1. Consider the following statements regarding the Equatorial Electrojet (EEJ):

1.     The EEJ is a concentrated electric current flowing in the Earth’s ionosphere near the geomagnetic equator.

2.     It occurs at a height of approximately 10-15 km above the Earth’s surface.

3.     India’s southern tip lies close to the geomagnetic equator where the EEJ is prominent.

Which of the statements given above is/are correct?

(a) 1 and 2 only
(b) 1 and 3 only
(c) 2 and 3 only
(d) 1, 2, and 3

Answer: (b) 1 and 3 only

2. Which of the following is NOT a practical application of the Indian Equatorial Electrojet (IEEJ) Model?

(a) Improving satellite navigation and positioning systems.
(b) Monitoring earthquakes and predicting tsunamis.
(c) Assisting satellite communication links.
(d) Reducing the impact of geomagnetic storms on power grids.

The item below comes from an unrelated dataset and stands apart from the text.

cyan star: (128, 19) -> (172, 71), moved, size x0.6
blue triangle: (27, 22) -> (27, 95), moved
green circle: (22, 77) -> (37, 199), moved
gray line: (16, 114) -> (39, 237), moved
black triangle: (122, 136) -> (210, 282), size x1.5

Answer: (b) Monitoring earthquakes and predicting tsunamis.

3. The ionosphere, where the Equatorial Electrojet (EEJ) occurs, is characterized by:

1.     Reflection of radio waves enabling long-distance communication.

2.     High concentrations of electrically charged particles called ions.

3.     A stable and homogenous composition of atmospheric gases.

Select the correct answer using the codes given below:

(a) 1 and 2 only
(b) 2 and 3 only
(c) 1 and 3 only
(d) 1, 2, and 3

Answer: (a) 1 and 2 only

4. With reference to the atmospheric composition, which of the following layers is part of the Heterosphere?

1.     Troposphere

2.     Stratosphere

3.     Thermosphere

4.     Exosphere

Select the correct answer using the codes given below:

(a) 1 and 2 only
(b) 3 and 4 only
(c) 1, 2, and 3 only
(d) 1, 2, 3, and 4

Answer: (b) 3 and 4 only

5. Which of the following factors influence the position of the geomagnetic equator?

(a) Plate tectonics and seismic activities.
(b) Variations in the Earth's magnetic field.
(c) Gravitational pull of the Moon and Sun.
(d) Earth’s rotation and revolution.

Answer: (b) Variations in the Earth's magnetic field.